**ASSIGNMENT**
Word for word, repeat every entry that appears below.

═══ EXTRACTED DATA

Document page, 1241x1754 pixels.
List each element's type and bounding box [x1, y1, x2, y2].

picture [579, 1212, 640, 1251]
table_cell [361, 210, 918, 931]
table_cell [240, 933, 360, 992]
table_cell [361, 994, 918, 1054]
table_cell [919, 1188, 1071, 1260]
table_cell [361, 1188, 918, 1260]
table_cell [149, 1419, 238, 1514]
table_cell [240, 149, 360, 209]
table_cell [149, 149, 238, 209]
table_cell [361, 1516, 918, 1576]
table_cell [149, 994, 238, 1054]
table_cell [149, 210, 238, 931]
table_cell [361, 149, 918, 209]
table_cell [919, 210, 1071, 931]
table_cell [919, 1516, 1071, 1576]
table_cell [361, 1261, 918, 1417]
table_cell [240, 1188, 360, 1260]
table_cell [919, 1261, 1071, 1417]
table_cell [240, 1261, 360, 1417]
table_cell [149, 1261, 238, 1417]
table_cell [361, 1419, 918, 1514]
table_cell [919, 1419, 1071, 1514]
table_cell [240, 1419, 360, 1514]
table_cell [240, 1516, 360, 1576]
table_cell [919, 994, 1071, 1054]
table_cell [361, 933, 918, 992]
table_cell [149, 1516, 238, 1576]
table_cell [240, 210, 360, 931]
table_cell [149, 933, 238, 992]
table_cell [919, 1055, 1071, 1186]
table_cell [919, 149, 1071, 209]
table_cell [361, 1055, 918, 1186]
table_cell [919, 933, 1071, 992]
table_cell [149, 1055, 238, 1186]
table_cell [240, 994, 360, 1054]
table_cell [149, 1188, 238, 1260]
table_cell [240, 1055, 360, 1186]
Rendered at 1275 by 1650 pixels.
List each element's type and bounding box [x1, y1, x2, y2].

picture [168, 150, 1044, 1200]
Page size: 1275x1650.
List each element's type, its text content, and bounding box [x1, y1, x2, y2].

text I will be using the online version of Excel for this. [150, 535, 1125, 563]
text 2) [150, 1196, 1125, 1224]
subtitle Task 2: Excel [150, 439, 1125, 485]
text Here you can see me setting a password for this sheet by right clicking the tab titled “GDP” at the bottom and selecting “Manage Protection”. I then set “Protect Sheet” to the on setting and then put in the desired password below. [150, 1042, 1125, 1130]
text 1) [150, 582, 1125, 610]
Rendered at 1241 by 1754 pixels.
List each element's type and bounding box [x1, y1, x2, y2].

══════

**WRITTEN RESPONSE**
Document page, 1241x1754 pixels.
List each element's type and bounding box [x1, y1, x2, y2].

picture [579, 1212, 640, 1251]
table_cell [361, 210, 918, 931]
table_cell [240, 933, 360, 992]
table_cell [361, 994, 918, 1054]
table_cell [919, 1188, 1071, 1260]
table_cell [361, 1188, 918, 1260]
table_cell [149, 1419, 238, 1514]
table_cell [240, 149, 360, 209]
table_cell [149, 149, 238, 209]
table_cell [361, 1516, 918, 1576]
table_cell [149, 994, 238, 1054]
table_cell [149, 210, 238, 931]
table_cell [361, 149, 918, 209]
table_cell [919, 210, 1071, 931]
table_cell [919, 1516, 1071, 1576]
table_cell [361, 1261, 918, 1417]
table_cell [240, 1188, 360, 1260]
table_cell [919, 1261, 1071, 1417]
table_cell [240, 1261, 360, 1417]
table_cell [149, 1261, 238, 1417]
table_cell [361, 1419, 918, 1514]
table_cell [919, 1419, 1071, 1514]
table_cell [240, 1419, 360, 1514]
table_cell [240, 1516, 360, 1576]
table_cell [919, 994, 1071, 1054]
table_cell [361, 933, 918, 992]
table_cell [149, 1516, 238, 1576]
table_cell [240, 210, 360, 931]
table_cell [149, 933, 238, 992]
table_cell [919, 1055, 1071, 1186]
table_cell [919, 149, 1071, 209]
table_cell [361, 1055, 918, 1186]
table_cell [919, 933, 1071, 992]
table_cell [149, 1055, 238, 1186]
table_cell [240, 994, 360, 1054]
table_cell [149, 1188, 238, 1260]
table_cell [240, 1055, 360, 1186]
Rendered at 1275 by 1650 pixels.
List each element's type and bounding box [x1, y1, x2, y2].

picture [168, 150, 1044, 1200]
Page size: 1275x1650.
List each element's type, its text content, and bounding box [x1, y1, x2, y2].

text I will be using the online version of Excel for this. [150, 535, 1125, 563]
text 2) [150, 1196, 1125, 1224]
subtitle Task 2: Excel [150, 439, 1125, 485]
text Here you can see me setting a password for this sheet by right clicking the tab titled “GDP” at the bottom and selecting “Manage Protection”. I then set “Protect Sheet” to the on setting and then put in the desired password below. [150, 1042, 1125, 1130]
text 1) [150, 582, 1125, 610]
Rendered at 1241 by 1754 pixels.
List each element's type and bounding box [x1, y1, x2, y2].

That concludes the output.